« Le pare-feu, c’est nous ! » : l’Allemagne se mobilise face à la banalisation de l’extrême droite
En une décision politique, Friedrich Merz aura réussi à réunir des centaines de milliers d’Allemands contre lui. Le candidat à la chancellerie du parti conservateur Union chrétienne-démocrate (CDU) a décidé de rompre le cordon sanitaire qui tenait l’extrême droite allemande à la marge pendant près de sept décennies, mercredi 29 janvier.
Le week-end suivant a été synonyme de mobilisation massive. Contre ce « pacte avec le diable », 250 000 manifestants (160 000 personnes selon la police) se sont donnés rendez-vous au pied du Bundestag, le Parlement allemand, dimanche 2 février. D’autres rassemblements contre l’extrême droite ont rassemblé, un jour plus tôt, près de 220 000 personnes, d’Aix-la-Chapelle à Cologne, en passant par Francfort, Hambourg, Augsbourg, Braunschweig, Brême, Karlsruhe ou Leipzig.
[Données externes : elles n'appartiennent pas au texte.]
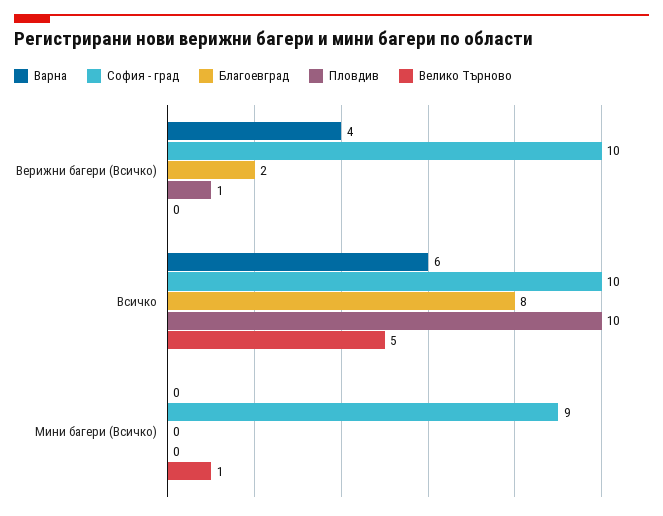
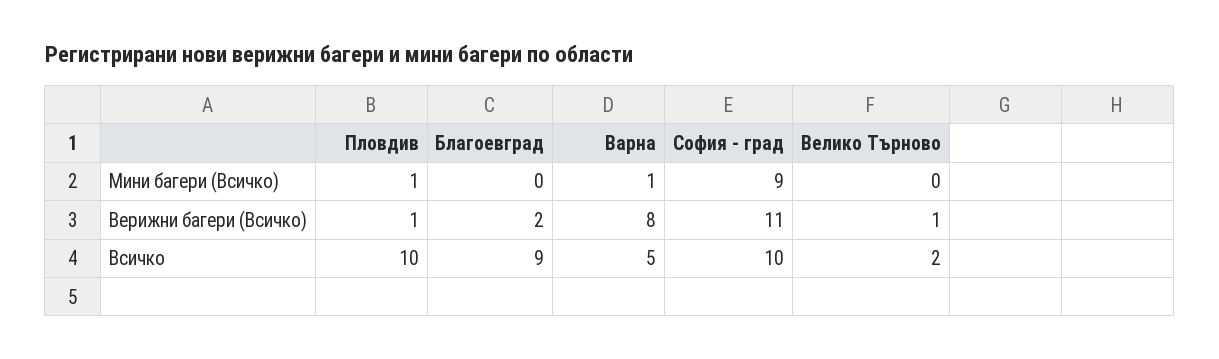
  {
    "Варна": {
-     "Верижни багери (Всичко)": 4,
+     "Верижни багери (Всичко)": 8,
-     "Всичко": 6,
+     "Всичко": 5,
-     "Мини багери (Всичко)": 0
+     "Мини багери (Всичко)": 1
    },
    "София - град": {
-     "Верижни багери (Всичко)": 10,
+     "Верижни багери (Всичко)": 11,
      "Всичко": 10,
      "Мини багери (Всичко)": 9
    },
    "Благоевград": {
      "Верижни багери (Всичко)": 2,
-     "Всичко": 8,
+     "Всичко": 9,
      "Мини багери (Всичко)": 0
    },
    "Пловдив": {
      "Верижни багери (Всичко)": 1,
      "Всичко": 10,
-     "Мини багери (Всичко)": 0
+     "Мини багери (Всичко)": 1
    },
    "Велико Търново": {
-     "Верижни багери (Всичко)": 0,
+     "Верижни багери (Всичко)": 1,
-     "Всичко": 5,
+     "Всичко": 2,
-     "Мини багери (Всичко)": 1
+     "Мини багери (Всичко)": 0
    }
  }

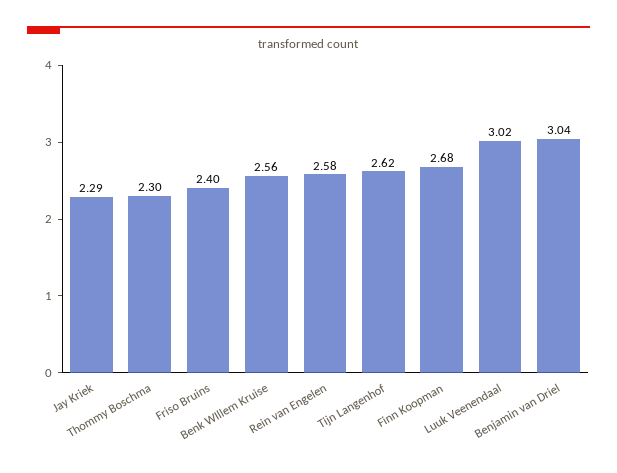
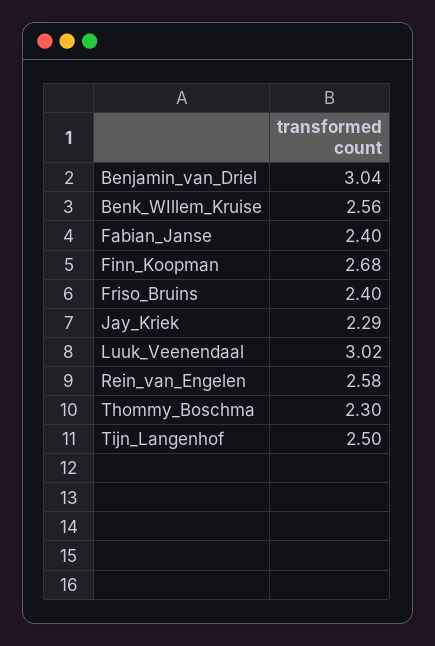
  {
    "Jay Kriek": 2.29,
    "Thommy Boschma": 2.3,
    "Friso Bruins": 2.4,
    "Benk WIllem Kruise": 2.56,
    "Rein van Engelen": 2.58,
-   "Tijn Langenhof": 2.62,
+   "Tijn Langenhof": 2.5,
    "Finn Koopman": 2.68,
    "Luuk Veenendaal": 3.02,
-   "Benjamin van Driel": 3.04
+   "Benjamin van Driel": 3.04,
+   "Fabian_Janse": 2.4
  }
Des milliers de manifestants s’étaient déjà rassemblés dès mercredi soir, devant le siège de la CDU/CSU, la « maison Adenauer », située à Berlin.
Une remise en cause du droit d’asile
La fracture a eu lieu lorsque le chef de file de la CDU a eu recours aux voix de Alternative für Deutschland (AfD) pour faire adopter – avec 348 votes positifs contre 345 négatifs – une motion plaidant pour durcir la législation de l’immigration. Dans ce texte intitulé « Zustrombegrenzungsgesetz » – « loi de limitation du flux » en français -, divisé en cinq points, le candidat à la chancellerie plaidait pour un durcissement des contrôles à la frontière allemande, l’expulsion « systématique » des citoyens tenus de quitter le territoire, mais aussi une remise en cause du droit d’asile afin de refouler les demandeurs d’asile.
Un programme qui n’a rien à envier à celui de l’AfD, dont le fonds de commerce repose sur la haine de « l’étranger ». Raciste, fasciste, héritier du nazisme, le parti d’extrême droite codirigé par Alice Weidel est crédité d’environ 20 % d’intentions de vote lors des prochaines législatives – le 23 février -, juste derrière la CDU et ses 30 %. Le même Friedrich Merz a tenté, vendredi 31 janvier, de faire adopter une loi visant à limiter le regroupement familial des exilés.
Appuyé par les députés du FDP (libéraux) et du BSW (Alliance Sahra Wagenknecht)… et de l’AfD, le texte a finalement été rejeté grâce au rétablissement in extremis du cordon sanitaire. Un scénario déterminant, alors que ce projet de loi aurait eu des conséquences légales plus tangibles que la motion votée deux jours auparavant.
Alors que les commémorations pour les 80 ans de la libération du camp d’Auschwitz ont lieu quelques jours plus tôt, les dizaines de milliers de manifestants berlinois ont marché à proximité du mémorial des Juifs d’Europe, de celui dédié aux Roms et Sintis, et se sont retrouvés place de la République, face au Parlement, celui-là même réduit en cendres le 27 février 1933, mais également à proximité du lieu où Adolf Hitler a obtenu les pleins pouvoirs avec le soutien des conservateurs, en mars 1933. Survivant de la Shoah, l’Allemand Albrecht Weinberg a annoncé, jeudi 30 janvier, vouloir rendre la décoration de l’Ordre du Mérite, plus haute distinction en Allemagne, qu’il a reçu en 2017. Celui qui aura 100 ans en mars, a fustigé la stratégie de la CDU : « Je crains que l’histoire ne se répète. »
« Le pare-feu, c’est nous ! », ont ainsi scandé les manifestants, tandis que Michel Friedman, l’un des rares membres de la CDU à s’être rebellé contre le rapprochement avec l’AfD – au point de quitter le parti -, a pris la parole devant la foule. « La dignité de l’être humain est inviolable, a lancé l’essayiste issu de la communauté juive allemande. Le parti de la haine (l’AfD) est un problème fondamental de ce pays. »
« Vendredi, j’étais très nerveuse, j’ai passé la journée avec des amis à regarder les débats au Bundestag, raconte Öz, militante queer, à l’Agence France-Presse (AFP). De voir en direct la CDU parler puis l’AfD applaudir et vice versa, c’est effrayant. » Le chancelier social-démocrate Olaf Scholz a salué, sur X, le message envoyé par « des centaines de milliers de citoyennes et citoyens dans tout le pays » : « Jamais avec l’extrême droite. » La manifestation s’est achevée devant le siège du parti conservateur.